9 maggio: Giornata dell’Europa
Il 9 maggio si celebra una delle ricorrenze più significative della storia del Vecchio Continente: la Giornata dell’Europa. Un’occasione non solo per ricordare un progetto nato per garantire pace e cooperazione, ma anche l’occasione per riflettere sul valore di una comunità unita, democratica e solidale.
Dalla dichiarazione Schuman all’Unione europea
La Giornata dell’Europa si celebra ogni anno il 9 maggio per ricordare il discorso pronunciato nel 1950 dal ministro degli Esteri francese Robert Schuman. Quella circostanza è considerata il punto di partenza del processo di integrazione. In un continente ancora profondamente segnato dalle ferite della Seconda guerra mondiale, Schuman propose una nuova forma di collaborazione politica ed economica tra gli Stati europei, fondata sulla condivisione delle risorse strategiche e sulla costruzione di interessi comuni. Quella visione aprì una stagione nuova per l’Europa, trasformando antiche rivalità in cooperazione e ponendo le basi di quella che sarebbe diventata l’Unione europea.
Il progetto europeo si sviluppò grazie all’impegno di Jean Monnet e dello stesso Schuman, promotori di un approccio pragmatico e graduale all’integrazione. Come ricorda Luigi Mascigli Migliorini in un saggio del volume del Novecento di Federico Motta Editore:
È a questi “padri fondatori” dell’Europa contemporanea che si devono le grandi tappe dell’integrazione economica e politica: dopo la CECA, l’Euratom, e i Trattati di Roma che nel marzo del 1957 danno vita alla Comunità Economica Europea.

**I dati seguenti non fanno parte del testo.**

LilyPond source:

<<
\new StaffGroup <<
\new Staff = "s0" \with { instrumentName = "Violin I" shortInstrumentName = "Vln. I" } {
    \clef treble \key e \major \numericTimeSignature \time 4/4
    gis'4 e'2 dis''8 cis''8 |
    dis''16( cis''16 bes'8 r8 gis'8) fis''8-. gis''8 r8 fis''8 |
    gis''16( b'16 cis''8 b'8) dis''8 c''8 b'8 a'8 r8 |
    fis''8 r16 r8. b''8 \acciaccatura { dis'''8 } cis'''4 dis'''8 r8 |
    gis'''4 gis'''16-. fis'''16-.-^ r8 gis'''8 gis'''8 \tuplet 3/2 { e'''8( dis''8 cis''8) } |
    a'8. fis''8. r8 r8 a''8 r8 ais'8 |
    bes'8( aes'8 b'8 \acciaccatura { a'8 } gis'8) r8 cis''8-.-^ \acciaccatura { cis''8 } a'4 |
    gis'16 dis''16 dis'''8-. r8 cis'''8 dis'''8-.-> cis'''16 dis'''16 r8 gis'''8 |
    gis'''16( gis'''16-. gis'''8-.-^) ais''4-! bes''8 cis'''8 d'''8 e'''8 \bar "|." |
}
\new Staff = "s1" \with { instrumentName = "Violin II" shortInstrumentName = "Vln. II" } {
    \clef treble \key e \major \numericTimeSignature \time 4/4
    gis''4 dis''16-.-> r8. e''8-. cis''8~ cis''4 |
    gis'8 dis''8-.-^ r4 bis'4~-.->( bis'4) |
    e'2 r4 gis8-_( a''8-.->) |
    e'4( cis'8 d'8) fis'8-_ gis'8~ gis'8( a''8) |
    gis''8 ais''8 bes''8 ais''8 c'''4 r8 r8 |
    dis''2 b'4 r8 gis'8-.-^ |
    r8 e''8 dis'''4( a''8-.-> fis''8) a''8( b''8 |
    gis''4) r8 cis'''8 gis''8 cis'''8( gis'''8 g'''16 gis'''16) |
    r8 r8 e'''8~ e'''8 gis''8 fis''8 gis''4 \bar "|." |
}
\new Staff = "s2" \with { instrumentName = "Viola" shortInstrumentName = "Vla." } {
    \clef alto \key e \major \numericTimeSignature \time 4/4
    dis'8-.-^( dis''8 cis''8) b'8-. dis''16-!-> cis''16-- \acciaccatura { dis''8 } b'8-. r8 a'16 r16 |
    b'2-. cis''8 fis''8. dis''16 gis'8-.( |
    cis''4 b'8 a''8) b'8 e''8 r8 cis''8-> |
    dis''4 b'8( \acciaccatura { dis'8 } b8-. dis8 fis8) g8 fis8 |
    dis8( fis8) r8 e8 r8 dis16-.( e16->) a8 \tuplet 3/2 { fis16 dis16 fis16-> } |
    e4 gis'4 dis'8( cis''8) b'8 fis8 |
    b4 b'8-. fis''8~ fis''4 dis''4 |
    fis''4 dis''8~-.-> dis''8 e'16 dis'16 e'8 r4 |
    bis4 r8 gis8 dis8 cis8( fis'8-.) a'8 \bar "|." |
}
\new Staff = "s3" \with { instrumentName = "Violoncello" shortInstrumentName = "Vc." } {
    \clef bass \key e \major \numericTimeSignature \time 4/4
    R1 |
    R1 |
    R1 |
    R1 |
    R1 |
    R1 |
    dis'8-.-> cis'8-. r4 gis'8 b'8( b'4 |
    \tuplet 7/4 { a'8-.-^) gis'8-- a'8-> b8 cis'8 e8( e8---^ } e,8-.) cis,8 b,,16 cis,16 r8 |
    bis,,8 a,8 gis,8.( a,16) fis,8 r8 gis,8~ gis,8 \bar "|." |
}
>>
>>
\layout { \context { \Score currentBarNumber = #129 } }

Un percorso costruito passo dopo passo, attraverso istituzioni condivise e politiche comuni, con l’obiettivo di garantire pace, stabilità e sviluppo.
40 anni fa: la nascita della bandiera e dell’inno europeo
Quest’anno la ricorrenza assume un significato ancora più speciale. Nel 2026 ricorre il quarantesimo anniversario dell’adozione condivisa della bandiera e dell’inno europei, simboli di una identità comune che continua a rafforzarsi nel tempo.
Oggi la Giornata dell’Europa non rappresenta soltanto un momento commemorativo, ma anche un’occasione per riflettere sul ruolo dell’Unione europea nel mondo contemporaneo. In un contesto internazionale fortemente instabile, l’Europa è chiamata a restare forte, autonoma e capace di difendere i propri valori democratici. L’idea di unire le forze per garantire sicurezza, prosperità e libertà continua infatti a essere il cuore del progetto europeo.
Celebrare il 9 maggio significa dunque riconoscere l’importanza della cooperazione tra i popoli europei e riaffermare il valore di principi condivisi come la pace, la solidarietà, la tutela dei diritti e la partecipazione democratica. La ricorrenza è anche un momento di incontro tra istituzioni e cittadini: a Bruxelles e in molte città europee vengono organizzati eventi, visite e attività aperte al pubblico per raccontare concretamente il lavoro dell’UE e il suo impatto sulla vita quotidiana delle persone.